Input data START

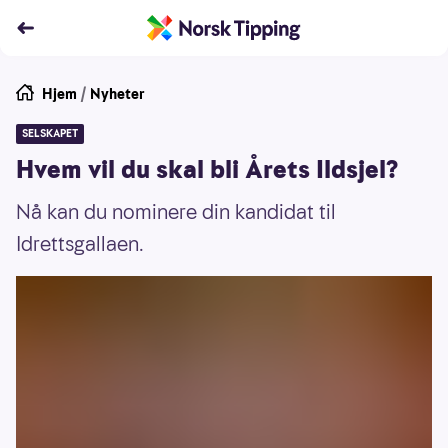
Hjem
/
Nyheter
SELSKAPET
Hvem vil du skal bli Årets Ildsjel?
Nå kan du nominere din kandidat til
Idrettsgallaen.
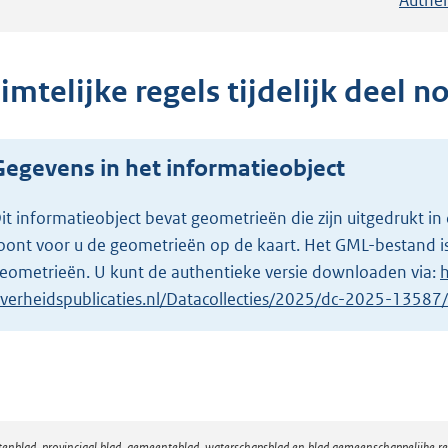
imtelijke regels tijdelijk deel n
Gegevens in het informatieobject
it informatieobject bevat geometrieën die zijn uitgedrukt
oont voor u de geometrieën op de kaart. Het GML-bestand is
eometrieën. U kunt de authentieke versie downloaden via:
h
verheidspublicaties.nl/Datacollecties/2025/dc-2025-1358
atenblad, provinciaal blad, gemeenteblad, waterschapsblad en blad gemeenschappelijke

Input data END
Input data START

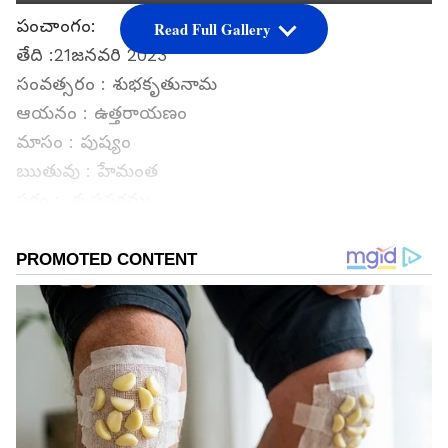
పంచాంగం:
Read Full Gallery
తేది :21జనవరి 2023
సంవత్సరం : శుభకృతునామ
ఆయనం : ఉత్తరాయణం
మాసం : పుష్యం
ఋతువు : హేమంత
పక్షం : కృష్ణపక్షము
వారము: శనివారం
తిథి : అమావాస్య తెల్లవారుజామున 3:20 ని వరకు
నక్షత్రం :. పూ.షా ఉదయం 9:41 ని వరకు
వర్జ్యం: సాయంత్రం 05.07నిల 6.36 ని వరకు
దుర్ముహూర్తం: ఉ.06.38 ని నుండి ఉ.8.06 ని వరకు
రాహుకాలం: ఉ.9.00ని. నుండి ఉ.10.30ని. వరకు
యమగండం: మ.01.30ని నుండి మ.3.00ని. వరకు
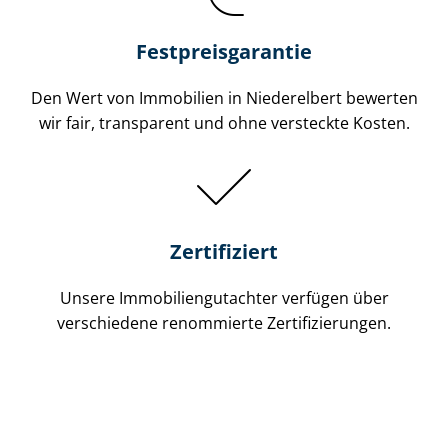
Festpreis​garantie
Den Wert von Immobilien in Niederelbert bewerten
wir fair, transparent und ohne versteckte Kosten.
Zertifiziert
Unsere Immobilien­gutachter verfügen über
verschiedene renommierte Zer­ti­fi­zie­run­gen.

Input data END

From the listing above, repeat only the lines between the line containing "Hvem vil du skal bli Årets Ildsjel?" and the line containing "atenblad, provinciaal blad, gemeenteblad, waterschapsblad", those two included. Pictures are not part of the copy.

Exercise result:
Hvem vil du skal bli Årets Ildsjel?
Nå kan du nominere din kandidat til
Idrettsgallaen.
imtelijke regels tijdelijk deel n
Gegevens in het informatieobject
it informatieobject bevat geometrieën die zijn uitgedrukt
oont voor u de geometrieën op de kaart. Het GML-bestand is
eometrieën. U kunt de authentieke versie downloaden via:
h
verheidspublicaties.nl/Datacollecties/2025/dc-2025-1358
atenblad, provinciaal blad, gemeenteblad, waterschapsblad en blad gemeenschappelijke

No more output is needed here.